Reinforcement Schedules
In operant conditioning, the schedule by which reinforcement is delivered greatly impacts the strength and persistence of the learned behavior. The two primary types of reinforcement schedules are continuous and partial (or intermittent), each of which affects how quickly a behavior is acquired and how resistant it is to extinction.
Continuous Reinforcement
Continuous reinforcement involves giving reinforcement every time a desired behavior is performed. This schedule is highly effective for initially establishing a new behavior because the immediate and consistent reward strengthens the behavior-response association. However, behaviors learned under continuous reinforcement are generally more susceptible to extinction, meaning they may fade quickly if reinforcement stops. For example, training a dog to sit by giving it a treat every time it obeys uses continuous reinforcement.
Partial Reinforcement
In partial reinforcement, reinforcement is delivered only some of the time, making it more resistant to extinction compared to continuous reinforcement.
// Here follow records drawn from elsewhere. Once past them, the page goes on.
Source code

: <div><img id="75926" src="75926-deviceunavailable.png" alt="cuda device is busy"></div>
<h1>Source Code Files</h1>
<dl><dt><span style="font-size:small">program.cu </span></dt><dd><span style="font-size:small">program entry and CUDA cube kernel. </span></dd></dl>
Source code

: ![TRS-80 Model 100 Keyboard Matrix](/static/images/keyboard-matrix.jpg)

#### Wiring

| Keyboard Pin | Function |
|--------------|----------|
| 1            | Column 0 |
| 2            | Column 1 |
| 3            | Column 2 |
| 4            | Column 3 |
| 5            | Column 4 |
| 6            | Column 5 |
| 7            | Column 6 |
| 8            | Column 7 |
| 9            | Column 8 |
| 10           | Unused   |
Partial reinforcement can be structured based on time intervals or number of responses and is broken down into four main types: fixed-interval, variable-interval, fixed-ratio, and variable-ratio schedules.
In a fixed-interval schedule, reinforcement is given for the first response after a set period. For example, employees might receive a paycheck every two weeks regardless of their productivity during that time. Fixed-interval schedules tend to produce a scalloped pattern on a graph, where the response rate increases as the reinforcement time approaches and then drops after the reinforcement is delivered, resulting in bursts of activity followed by pauses.
In a variable-interval schedule, reinforcement is given after varying amounts of time, making the timing unpredictable. For instance, a supervisor who occasionally drops by at unpredictable times to reward hard-working employees ith praise is using a variable-interval schedule. This schedule results in a steady, moderate response rate because the individual never knows when the next reinforcement will occur.
In a fixed-ratio schedule, reinforcement is provided after a set number of correct responses. For example, a coffee shop’s loyalty program may offer a free drink after every 10 purchases. Fixed-ratio schedules generally produce a high rate of response, with a slight pause after each reinforcement, creating a staircase-like pattern on a graph.
In a variable-ratio schedule, reinforcement is delivered after an unpredictable number of responses, such as in gambling or lottery games. Variable-ratio schedules produce the highest and most consistent response rates, as individuals are motivated to keep responding, not knowing when the next reinforcement will occur. This schedule results in a steady and high rate of response without predictable pauses.
Each reinforcement schedule produces a unique response pattern when graphed. Fixed-interval schedules show a scalloped pattern, with responses increasing as the time for reinforcement approaches. Fixed-ratio schedules create a step-like pattern, with high responses followed by brief pauses. Both variable-interval and variable-ratio schedules lead to steady response rates, though the response rate is typically higher with variable-ratio schedules.